# [Consignes]
1. Modifiez le texte sur les soulèvements de la jeunesse en recopiant tout ce qui va de « Un cliché tenace » jusqu'à « mercredi 1er octobre. », avec « jeune génération » à la place de « génération Z ».
2. Rédigez la suite du texte sur les soulèvements de la jeunesse, après sa dernière phrase.

# [Texte support]
------

Depuis 2022, une série de soulèvements menée par la génération ultra connectée, née au milieu des années 1990, fait trembler les élites vieillissantes et corrompues de plusieurs pays du Sud. Après le Népal, Madagascar et le Maroc apparaissent comme les derniers exemples de ces mobilisations où se mêlent colère sociale et solidarité numérique.

Un cliché tenace la dépeint comme apathique et peu intéressée par la politique. Mais ces dernières semaines la génération Z a offert un sérieux démenti. En témoignent les images d’une jeunesse en révolte dans les rues de Katmandou au Népal, de Jakarta en Indonésie mais aussi de Rabat au Maroc et d’Antananarivo à Madagascar, deux pays africains où la mobilisation se poursuit mercredi 1er octobre.

------

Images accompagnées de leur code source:
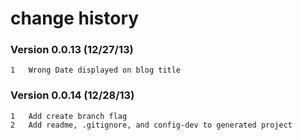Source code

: # change history

### Version 0.0.13 (12/27/13)
    1   Wrong Date displayed on blog title

### Version 0.0.14 (12/28/13)
    1   Add create branch flag
    2   Add readme, .gitignore, and config-dev to generated project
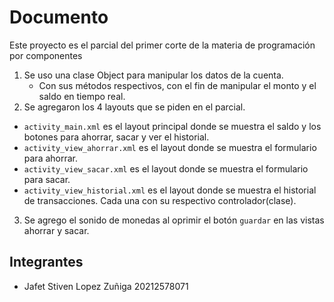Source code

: # Documento
Este proyecto es el parcial del primer corte de la materia de programación por componentes

1. Se uso una clase Object para manipular los datos de la cuenta.
    - Con sus métodos respectivos, con el fin de manipular el monto y el saldo en tiempo real.
2. Se agregaron los 4 layouts que se piden en el parcial.
 - `activity_main.xml` es el layout principal donde se muestra el saldo y los botones para ahorrar, sacar y ver el historial.
 - `activity_view_ahorrar.xml` es el layout donde se muestra el formulario para ahorrar.
 - `activity_view_sacar.xml` es el layout donde se muestra el formulario para sacar.
 - `activity_view_historial.xml` es el layout donde se muestra el historial de transacciones.
Cada una con su respectivo controlador(clase).
3. Se agrego el sonido de monedas al oprimir el botón `guardar` en las vistas ahorrar y sacar.
## Integrantes
- Jafet Stiven Lopez Zuñiga 20212578071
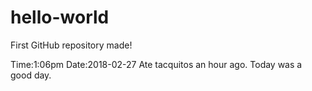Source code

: # hello-world
First GitHub repository made!

Time:1:06pm
Date:2018-02-27
Ate tacquitos an hour ago.
Today was a good day.


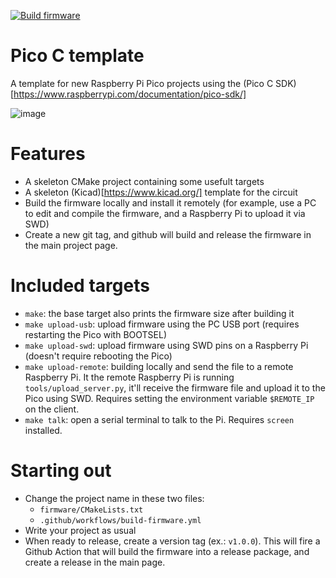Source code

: [![Build firmware](https://github.com/andrenho/pico-c-template/actions/workflows/build-firmware.yml/badge.svg)](https://github.com/andrenho/pico-c-template/actions/workflows/build-firmware.yml)

# Pico C template
A template for new Raspberry Pi Pico projects using the (Pico C SDK)[https://www.raspberrypi.com/documentation/pico-sdk/]

![image](https://github.com/andrenho/pico-c-template/assets/84652/1c3bae06-df87-4822-a9f1-7df25fbfd2d7)

# Features
- A skeleton CMake project containing some usefult targets
- A skeleton (Kicad)[https://www.kicad.org/] template for the circuit
- Build the firmware locally and install it remotely (for example, use a PC to edit and compile the firmware, and a Raspberry Pi to upload it via SWD)
- Create a new git tag, and github will build and release the firmware in the main project page.

# Included targets
- `make`: the base target also prints the firmware size after building it
- `make upload-usb`: upload firmware using the PC USB port (requires restarting the Pico with BOOTSEL)
- `make upload-swd`: upload firmware using SWD pins on a Raspberry Pi (doesn't require rebooting the Pico)
- `make upload-remote`: building locally and send the file to a remote Raspberry Pi. It the remote Raspberry Pi is running `tools/upload_server.py`, it'll receive the firmware file and upload it to the Pico using SWD. Requires setting the environment variable `$REMOTE_IP` on the client.
- `make talk`: open a serial terminal to talk to the Pi. Requires `screen` installed.

# Starting out
- Change the project name in these two files:
  - `firmware/CMakeLists.txt`
  - `.github/workflows/build-firmware.yml`
- Write your project as usual
- When ready to release, create a version tag (ex.: `v1.0.0`). This will fire a Github Action that will build the firmware into a release package, and create a release in the main page.
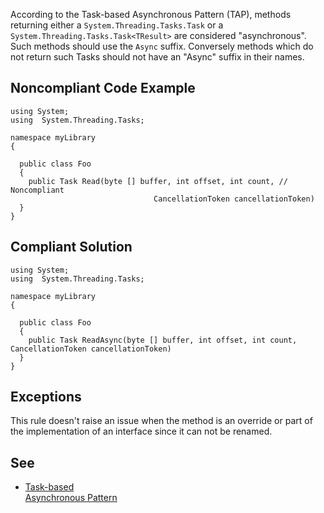 
According to the Task-based Asynchronous Pattern (TAP), methods returning either a `System.Threading.Tasks.Task` or a `System.Threading.Tasks.Task<TResult>` are considered "asynchronous". Such methods should use the `Async` suffix. Conversely methods which do not return such Tasks should not have an "Async" suffix in their names.

## Noncompliant Code Example


    using System;
    using  System.Threading.Tasks;
    
    namespace myLibrary
    {
    
      public class Foo
      {
        public Task Read(byte [] buffer, int offset, int count, // Noncompliant
                                    CancellationToken cancellationToken)
      }
    }


## Compliant Solution


    using System;
    using  System.Threading.Tasks;
    
    namespace myLibrary
    {
    
      public class Foo
      {
        public Task ReadAsync(byte [] buffer, int offset, int count, CancellationToken cancellationToken)
      }
    }


## Exceptions

This rule doesn't raise an issue when the method is an override or part of the implementation of an interface since it can not be renamed.

## See

- [Task-based<br>  Asynchronous Pattern](https://docs.microsoft.com/en-us/dotnet/standard/asynchronous-programming-patterns/task-based-asynchronous-pattern-tap)

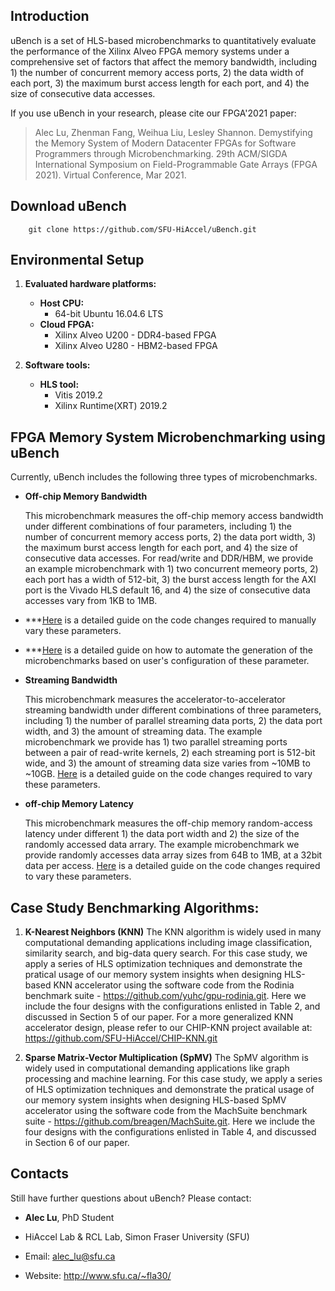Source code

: ## Introduction

uBench is a set of HLS-based microbenchmarks to quantitatively evaluate the performance of the Xilinx Alveo FPGA memory systems under a comprehensive set of factors that affect the memory bandwidth, including 1) the number of concurrent memory access ports, 2) the data width of each port, 3) the maximum burst access length for each port, and 4) the size of consecutive data accesses. 

If you use uBench in your research, please cite our FPGA'2021 paper:
> Alec Lu, Zhenman Fang, Weihua Liu, Lesley Shannon. Demystifying the Memory System of Modern Datacenter FPGAs for Software Programmers through Microbenchmarking. 29th ACM/SIGDA International Symposium on Field-Programmable Gate Arrays (FPGA 2021). Virtual Conference, Mar 2021.

## Download uBench

        git clone https://github.com/SFU-HiAccel/uBench.git

## Environmental Setup

1. **Evaluated hardware platforms:**
    * **Host CPU:**
      * 64-bit Ubuntu 16.04.6 LTS
    * **Cloud FPGA:**
      * Xilinx Alveo U200 - DDR4-based FPGA
      * Xilinx Alveo U280 - HBM2-based FPGA

2. **Software tools:**
    * **HLS tool:**
      * Vitis 2019.2
      * Xilinx Runtime(XRT) 2019.2

## FPGA Memory System Microbenchmarking using uBench

Currently, uBench includes the following three types of microbenchmarks.

* **Off-chip Memory Bandwidth**

    This microbenchmark measures the off-chip memory access bandwidth under different combinations of four parameters, including 1) the number of concurrent memory access ports, 2) the data port width, 3) the maximum burst access length for each port, and 4) the size of consecutive data accesses. For read/write and DDR/HBM, we provide an example microbenchmark with 1) two concurrent memeory ports, 2) each port has a width of 512-bit, 3) the burst access length for the AXI port is the Vivado HLS default 16, and 4) the size of consecutive data accesses vary from 1KB to 1MB. 
* ***[Here](https://github.com/SFU-HiAccel/uBench/tree/main/ubench/off-chip_bandwidth) is a detailed guide on the code changes required to manually vary these parameters.
* ***[Here](https://github.com/SFU-HiAccel/uBench/tree/main/ubench/off-chip_bandwidth) is a detailed guide on how to automate the generation of the microbenchmarks based on user's configuration of these parameter.

* **Streaming Bandwidth**

    This microbenchmark measures the accelerator-to-accelerator streaming bandwidth under different combinations of three parameters, including 1) the number of parallel streaming data ports, 2) the data port width, and 3) the amount of streaming data. The example microbenchmark we provide has 1) two parallel streaming ports between a pair of read-write kernels, 2) each streaming port is 512-bit wide, and 3) the amount of streaming data size varies from ~10MB to ~10GB. [Here](https://github.com/SFU-HiAccel/uBench/tree/main/ubench/streaming_bandwidth) is a detailed guide on the code changes required to vary these parameters.

* **off-chip Memory Latency**

    This microbenchmark measures the off-chip memory random-access latency under different 1) the data port width and 2) the size of the randomly accessed data arrary. The example microbenchmark we provide randomly accesses data array sizes from 64B to 1MB, at a 32bit data per access. [Here](https://github.com/SFU-HiAccel/uBench/tree/main/ubench/off-chip_latency) is a detailed guide on the code changes required to vary these parameters.

## Case Study Benchmarking Algorithms: 

1. **K-Nearest Neighbors (KNN)**
The KNN algorithm is widely used in many computational demanding applications including image classification, similarity search, and big-data query search. For this case study, we apply a series of HLS optimization techniques and demonstrate the pratical usage of our memory system insights when designing HLS-based KNN accelerator using the software code from the Rodinia benchmark suite - https://github.com/yuhc/gpu-rodinia.git. Here we include the four designs with the configurations enlisted in Table 2, and discussed in Section 5 of our paper. For a more generalized KNN accelerator design, please refer to our CHIP-KNN project available at: https://github.com/SFU-HiAccel/CHIP-KNN.git 

2. **Sparse Matrix-Vector Multiplication (SpMV)**
The SpMV algorithm is widely used in computational demanding applications like graph processing and machine learning. For this case study, we apply a series of HLS optimization techniques and demonstrate the pratical usage of our memory system insights when designing HLS-based SpMV accelerator using the software code from the MachSuite benchmark suite - https://github.com/breagen/MachSuite.git. Here we include the four designs with the configurations enlisted in Table 4, and discussed in Section 6 of our paper.

## Contacts

Still have further questions about uBench? Please contact:

* **Alec Lu**, PhD Student

* HiAccel Lab & RCL Lab, Simon Fraser University (SFU)

* Email: alec_lu@sfu.ca 

* Website: http://www.sfu.ca/~fla30/
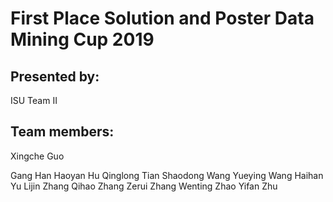 # First Place Solution and Poster Data Mining Cup 2019

## Presented by: 
ISU Team II

## Team members: 
Xingche Guo 

Gang Han
Haoyan Hu
Qinglong Tian
Shaodong Wang
Yueying Wang
Haihan Yu
Lijin Zhang
Qihao Zhang
Zerui Zhang
Wenting Zhao
Yifan Zhu
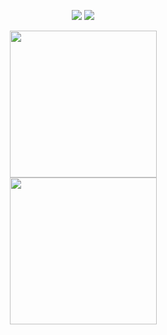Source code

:<div align="center">
    
<a href="https://www.instagram.com/lukkascost/" target="_blank"><img src="https://img.shields.io/badge/-Instagram-%23E4405F?style=for-the-badge&logo=instagram&logoColor=white" target="_blank"></a>
    <a href="https://www.linkedin.com/in/lucascostacomp/" target="_blank"><img src="https://img.shields.io/badge/-LinkedIn-%230077B5?style=for-the-badge&logo=linkedin&logoColor=white" target="_blank"></a>  
    
<img src="https://user-images.githubusercontent.com/16294244/125723976-7443b0fd-fe80-411e-9bfd-90fe5a088e5d.png" height="235rem" hspace="15"/>
<a href="https://github.com/anuraghazra/github-readme-stats">
    <img src="https://github-readme-stats-beryl-five-46.vercel.app/api/top-langs?username=lukkascost&show_icons=true&theme=dark&layout=compact&langs_count=8" height="235rem" hspace="15"/>
</a>
    
</div>

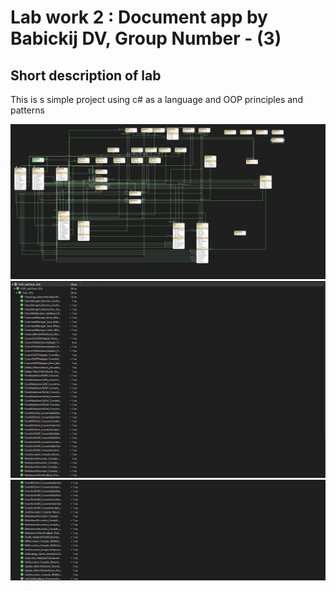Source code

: # Lab work 2 : Document app by Babickij DV, Group Number - (3)

## Short description of lab
This is s simple project using c# as a language and OOP principles and patterns





![alt text](image-1.png)
![alt text](image.png)
![alt text](image-2.png)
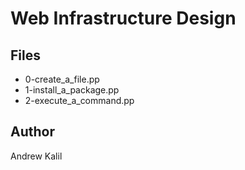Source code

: # Web Infrastructure Design

## Files
* 0-create_a_file.pp
* 1-install_a_package.pp
* 2-execute_a_command.pp

## Author

Andrew Kalil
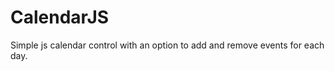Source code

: CalendarJS
==========

Simple js calendar control with an option to add and remove events for each day.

------

# [Corrigés]
1.
Un cliché tenace la dépeint comme apathique et peu intéressée par la politique. Mais ces dernières semaines la jeune génération a offert un sérieux démenti. En témoignent les images d’une jeunesse en révolte dans les rues de Katmandou au Népal, de Jakarta en Indonésie mais aussi de Rabat au Maroc et d’Antananarivo à Madagascar, deux pays africains où la mobilisation se poursuit mercredi 1er octobre.

2.
Depuis une semaine, la grande île de l’océan indien est secouée par un mouvement de contestation né sur les réseaux sociaux à l’appel de "Gen Z Madagascar", un groupe informel composé pour l’essentiel de jeunes et d’étudiants qui se revendique "pacifique et citoyen". Si la jeunesse représente l’écrasante majorité des habitants de Madagascar dont les deux tiers avaient moins de 30 ans en 2023, selon l’Unicef, jamais la Gen Z n’avait pris une part aussi active dans un mouvement de contestation politique. (...)

"Ce mouvement est avant tout inédit par sa forme profondément horizontale, spontanée et décentralisée. Contrairement aux mobilisations du passé portées ou récupérées par des partis politiques, des syndicats ou des figures charismatiques, celle-ci est née d’une indignation collective organique, principalement dans des espaces numériques, et s’est structurée sans leader unique", décrypte Ketakandriana Rafitoson, enseignante-chercheure en Science politique à l’Université catholique de Madagascar et membre de Transparency International.

"Cela lui donne une puissance symbolique nouvelle car elle ne répond pas à une logique de conquête du pouvoir, mais à un impératif existentiel, celui de réclamer un avenir vivable", conclut l’experte.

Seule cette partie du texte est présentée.